Study material -
Start of Block
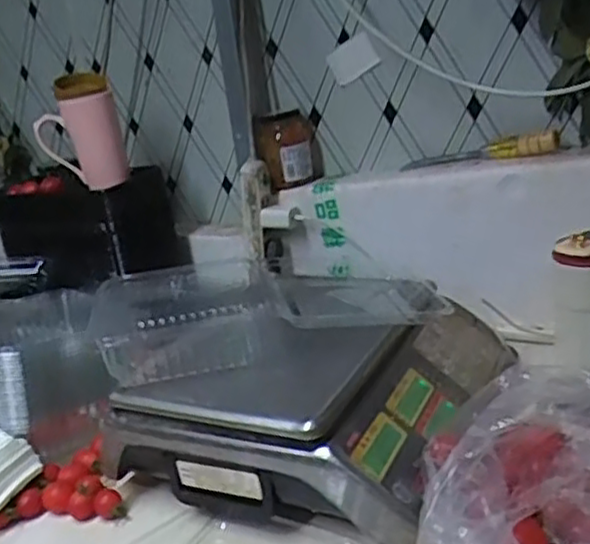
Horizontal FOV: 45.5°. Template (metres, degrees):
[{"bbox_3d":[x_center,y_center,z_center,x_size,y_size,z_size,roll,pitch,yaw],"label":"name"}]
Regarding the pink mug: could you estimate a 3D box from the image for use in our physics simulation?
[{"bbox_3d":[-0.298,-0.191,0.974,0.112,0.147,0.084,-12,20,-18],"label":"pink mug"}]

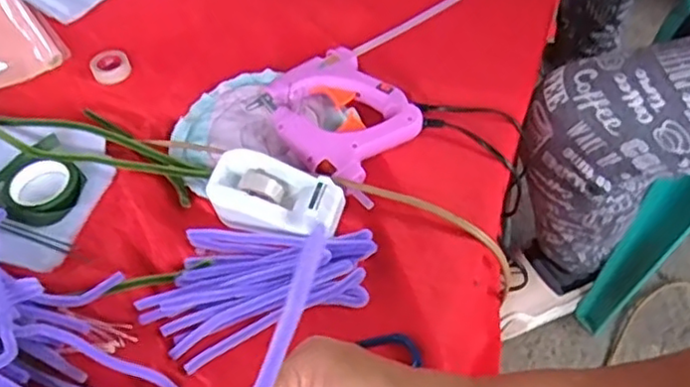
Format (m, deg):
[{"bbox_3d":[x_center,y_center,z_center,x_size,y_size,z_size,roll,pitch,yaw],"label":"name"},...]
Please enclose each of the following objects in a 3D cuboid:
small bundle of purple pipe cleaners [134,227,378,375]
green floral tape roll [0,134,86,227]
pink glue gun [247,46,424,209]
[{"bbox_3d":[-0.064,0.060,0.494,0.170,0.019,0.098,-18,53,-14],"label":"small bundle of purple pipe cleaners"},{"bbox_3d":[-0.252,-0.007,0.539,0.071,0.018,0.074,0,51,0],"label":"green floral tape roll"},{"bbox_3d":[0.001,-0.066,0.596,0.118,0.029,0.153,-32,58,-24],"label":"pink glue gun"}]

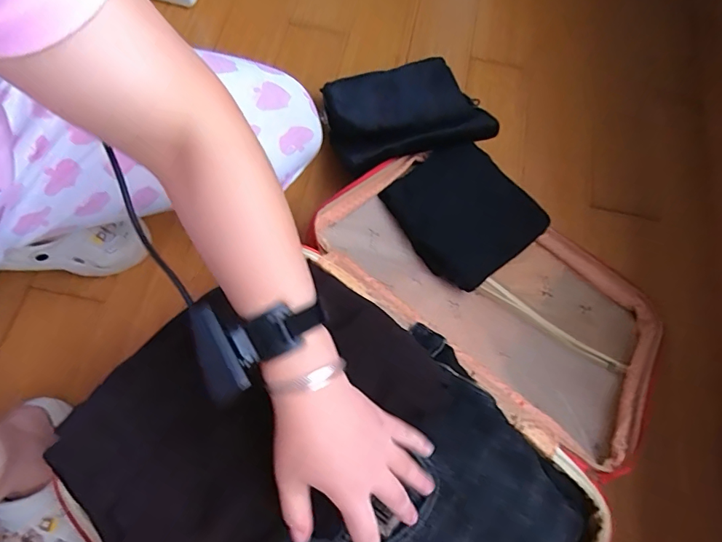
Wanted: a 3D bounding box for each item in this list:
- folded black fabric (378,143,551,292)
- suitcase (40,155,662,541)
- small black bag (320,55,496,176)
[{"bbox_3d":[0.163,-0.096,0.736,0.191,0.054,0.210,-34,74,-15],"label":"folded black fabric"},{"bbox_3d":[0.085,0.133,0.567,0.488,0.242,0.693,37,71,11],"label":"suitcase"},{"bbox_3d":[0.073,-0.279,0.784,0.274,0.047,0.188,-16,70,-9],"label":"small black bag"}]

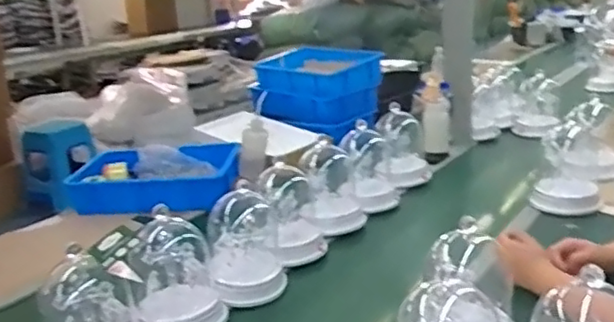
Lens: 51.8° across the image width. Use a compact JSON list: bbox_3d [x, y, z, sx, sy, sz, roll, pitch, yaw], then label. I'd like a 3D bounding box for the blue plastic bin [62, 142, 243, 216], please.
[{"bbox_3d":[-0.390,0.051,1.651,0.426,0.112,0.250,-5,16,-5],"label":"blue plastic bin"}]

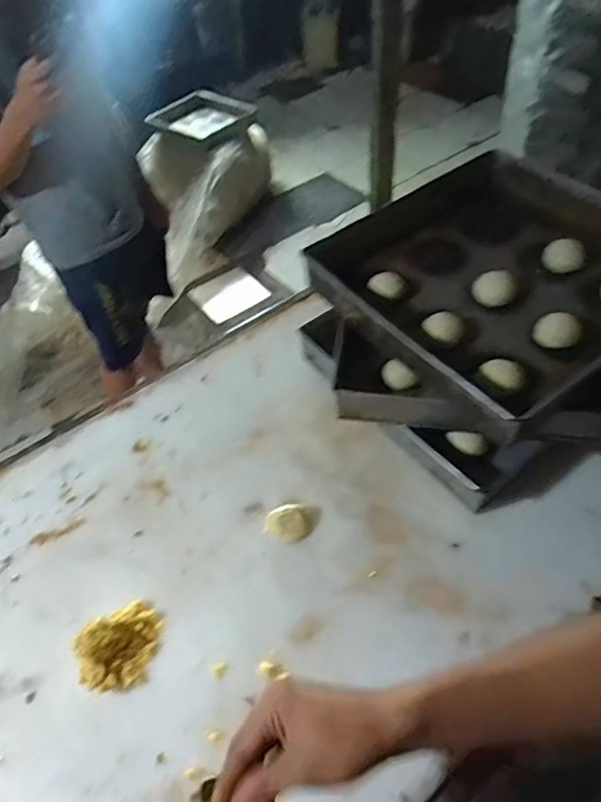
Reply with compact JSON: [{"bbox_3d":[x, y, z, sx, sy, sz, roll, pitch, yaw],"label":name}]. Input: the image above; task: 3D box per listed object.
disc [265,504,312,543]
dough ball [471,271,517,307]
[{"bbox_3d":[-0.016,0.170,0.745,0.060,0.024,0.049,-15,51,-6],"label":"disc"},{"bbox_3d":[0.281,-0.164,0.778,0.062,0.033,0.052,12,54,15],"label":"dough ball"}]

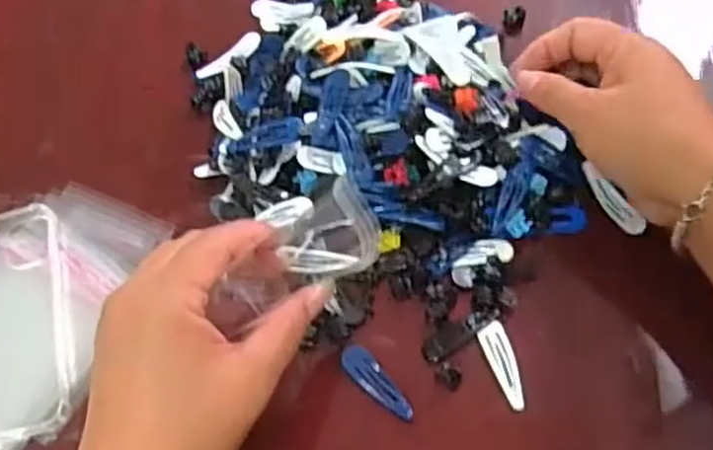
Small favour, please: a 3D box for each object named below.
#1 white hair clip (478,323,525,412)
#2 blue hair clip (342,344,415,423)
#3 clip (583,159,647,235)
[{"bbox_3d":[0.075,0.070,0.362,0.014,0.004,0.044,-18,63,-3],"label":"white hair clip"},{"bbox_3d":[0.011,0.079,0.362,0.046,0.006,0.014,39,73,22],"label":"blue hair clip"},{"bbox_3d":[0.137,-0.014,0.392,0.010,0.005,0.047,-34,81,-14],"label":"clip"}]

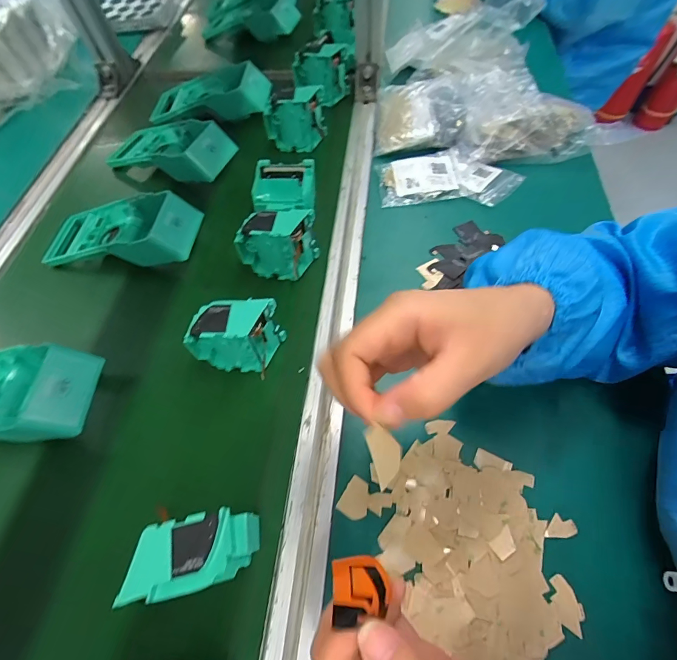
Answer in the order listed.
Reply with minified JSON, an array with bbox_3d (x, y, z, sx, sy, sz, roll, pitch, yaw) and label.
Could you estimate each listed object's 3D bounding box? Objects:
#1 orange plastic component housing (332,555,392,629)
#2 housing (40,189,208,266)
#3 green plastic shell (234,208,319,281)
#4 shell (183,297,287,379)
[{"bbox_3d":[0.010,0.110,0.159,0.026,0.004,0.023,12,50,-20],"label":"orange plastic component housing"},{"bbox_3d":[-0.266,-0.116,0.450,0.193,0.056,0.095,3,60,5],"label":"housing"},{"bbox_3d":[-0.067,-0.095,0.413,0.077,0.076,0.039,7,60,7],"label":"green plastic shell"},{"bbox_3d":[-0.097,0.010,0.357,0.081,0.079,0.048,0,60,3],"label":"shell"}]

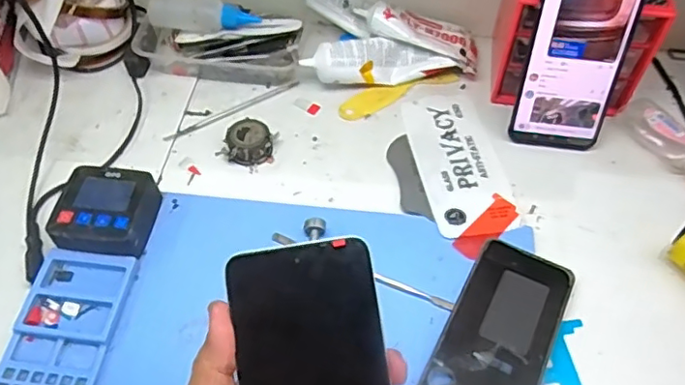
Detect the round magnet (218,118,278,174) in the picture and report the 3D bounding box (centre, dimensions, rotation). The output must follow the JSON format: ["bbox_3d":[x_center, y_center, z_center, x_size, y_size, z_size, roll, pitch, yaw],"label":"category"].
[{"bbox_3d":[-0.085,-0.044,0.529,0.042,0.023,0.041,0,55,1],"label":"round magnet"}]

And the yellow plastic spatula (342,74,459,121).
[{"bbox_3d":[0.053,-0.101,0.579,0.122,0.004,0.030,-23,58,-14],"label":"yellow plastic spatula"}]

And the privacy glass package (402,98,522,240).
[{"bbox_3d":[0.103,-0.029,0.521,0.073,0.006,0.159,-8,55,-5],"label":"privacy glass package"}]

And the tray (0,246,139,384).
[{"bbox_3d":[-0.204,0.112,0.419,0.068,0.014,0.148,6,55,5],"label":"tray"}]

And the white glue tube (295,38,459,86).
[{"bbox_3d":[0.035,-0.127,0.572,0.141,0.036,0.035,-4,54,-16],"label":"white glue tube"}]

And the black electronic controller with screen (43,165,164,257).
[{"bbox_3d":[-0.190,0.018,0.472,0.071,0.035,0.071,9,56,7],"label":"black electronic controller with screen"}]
End of Block
Start of Block
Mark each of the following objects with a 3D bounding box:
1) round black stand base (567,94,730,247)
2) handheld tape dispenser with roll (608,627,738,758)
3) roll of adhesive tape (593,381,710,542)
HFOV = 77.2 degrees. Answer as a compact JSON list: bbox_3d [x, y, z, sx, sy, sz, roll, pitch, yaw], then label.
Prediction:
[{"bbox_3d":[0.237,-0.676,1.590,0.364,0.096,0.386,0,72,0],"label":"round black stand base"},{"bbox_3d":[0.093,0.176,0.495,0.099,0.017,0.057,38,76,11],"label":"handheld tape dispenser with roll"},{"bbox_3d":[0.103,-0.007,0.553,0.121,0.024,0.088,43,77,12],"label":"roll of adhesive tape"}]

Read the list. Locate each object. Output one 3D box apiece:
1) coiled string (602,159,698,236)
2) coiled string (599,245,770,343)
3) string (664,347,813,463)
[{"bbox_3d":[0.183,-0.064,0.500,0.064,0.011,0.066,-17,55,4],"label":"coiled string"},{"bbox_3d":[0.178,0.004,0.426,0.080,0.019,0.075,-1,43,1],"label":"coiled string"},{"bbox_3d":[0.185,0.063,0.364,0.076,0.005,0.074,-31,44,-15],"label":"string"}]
End of Block
Task to complete -
If a line of the records above holds the word "degrees", show it.

Answer for this exercise -
Horizontal FOV: 45.5°. Template (metres, degrees):
HFOV = 77.2 degrees. Answer as a compact JSON list: bbox_3d [x, y, z, sx, sy, sz, roll, pitch, yaw], then label.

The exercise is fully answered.